Task goal: According to the passage on the dying hip, what share of severe hip arthritis cases seen in this country is caused by avascular necrosis?

Source passage:
The Dying Hip

By Gary S. Kitay, M.D. and Bruce Steinberg, M.D.

The Dying Hip

Image of a Dying Hip

Rejuvenation of the Dying Hip: The Fibular Transfer Procedure

Arthritis of the hip is a common problem that can lead to pain with every step taken. It involves degeneration of the smooth cartilage lining that makes up the joint surface. The joint gradually deteriorates until the normally smooth gliding surface is replaced with painful spurs and “bone on bone” contact. The hip joint itself is similar to a ball and socket with the thigh bone, or femoral head, making up the ball, and the pelvis the socket. Injuries to either of these structures can lead to the development and progression of arthritis. There can be many causes of arthritis of the hip. These include fractures, birth defects, and avascular necrosis.

Avascular Necrosis Incidence

Avascular necrosis, also known as the dying hip is the cause of about 10% of the cases of severe hip arthritis seen in this country. It is caused by a disruption of the blood supply into the femoral head. It is this lack of blood supply that eventually leads to dead bone within the ball of the hip joint. This then progresses to flattening of the head from its normal round shape. The uneven joint surface, or incongruity, then leads to progressive degeneration until the hip is fully arthritic. There are cases where the body spontaneously recovers, and the blood supply is restored without progression of this disease. However, unfortunately, in the majority of cases the condition does progress when left untreated.

Diagnosis of Avascular Necrosis

Avascular necrosis is of particular interest, as it tends to occur in younger patients and is a more frequent cause of hip arthritis below the age of 50. Its causes are not always clear, but in the majority of cases there is a history of either heavy steroid or alcohol use. The condition is diagnosed by examination with radiologic studies including X-rays and an MRI scan. The X-rays reveal the architecture of the hip joint and can divide the process into the pre-collapse and post-collapse stages.

Treatment for The Dying Hip

The treatment options for the femoral head which has lost its blood supply and is essentially “dying” are multiple. Observation can be selected, however this is a difficult choice for the patient who has hip pain, as he/ she needs to be aware that the condition will likely progress and result in a painful arthritic hip joint. Studies have shown that drilling a hole into the femoral head, or decompression, can be effective in certain cases to diminish hip pain. Total hip arthroplasty, or replacement of the native hip joint with materials such as metal and plastic, is frequently the choice selected in more advanced disease stages.

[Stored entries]

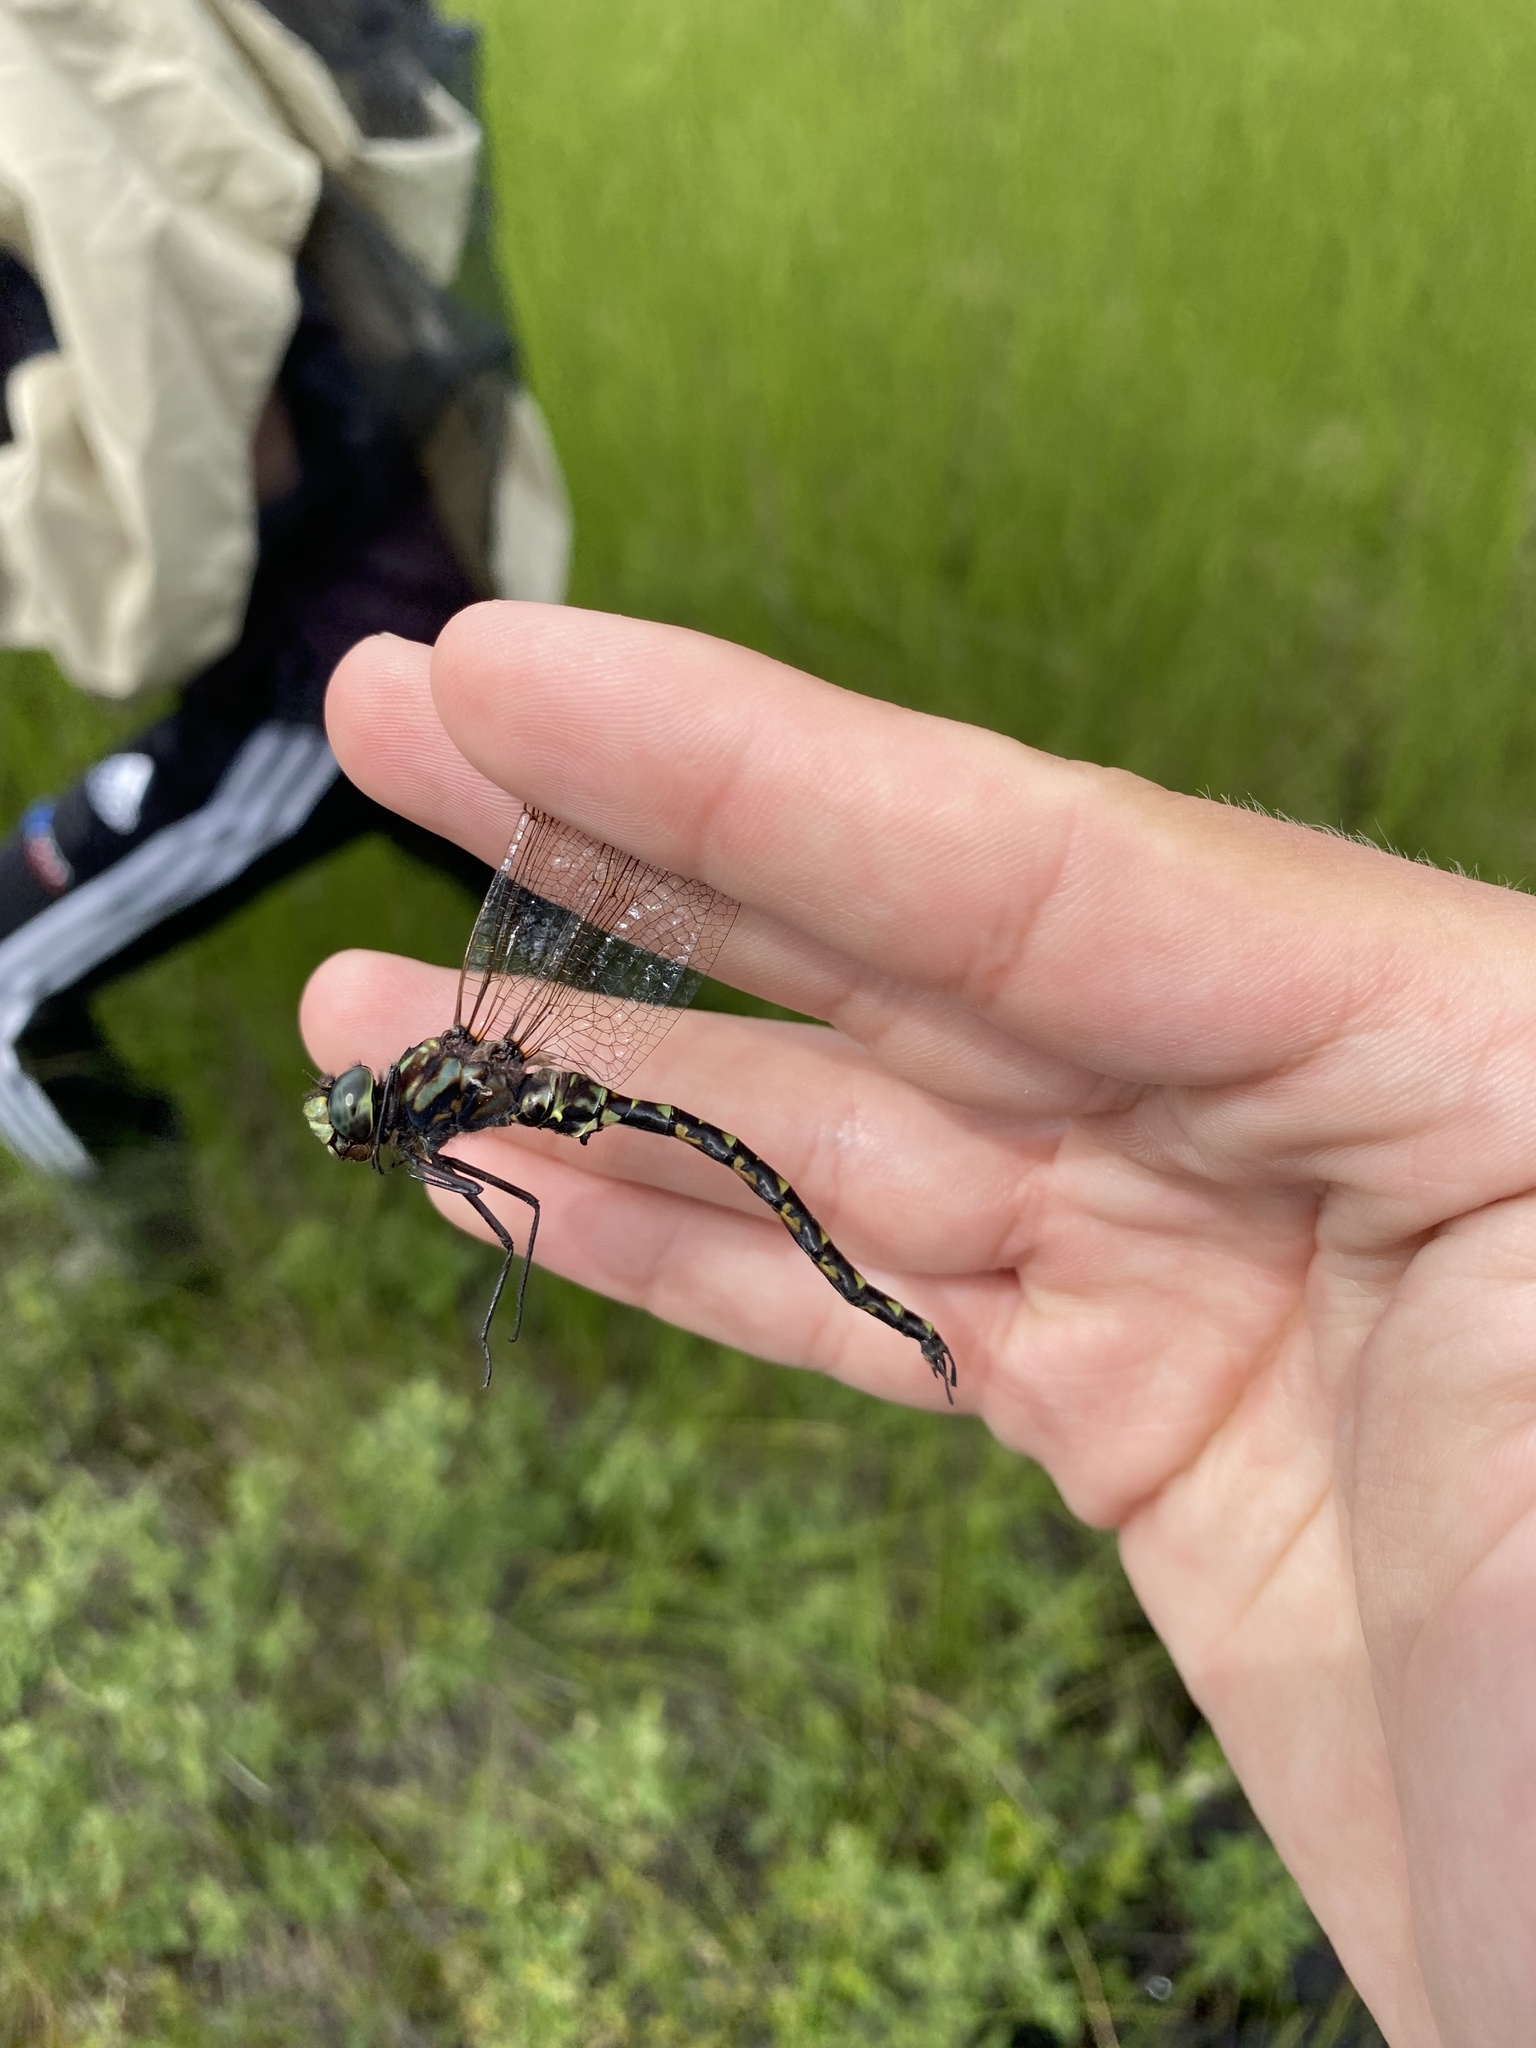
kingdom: Animalia
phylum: Arthropoda
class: Insecta
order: Odonata
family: Aeshnidae
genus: Gomphaeschna
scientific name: Gomphaeschna furcillata
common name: Harlequin darner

Response: About 10%.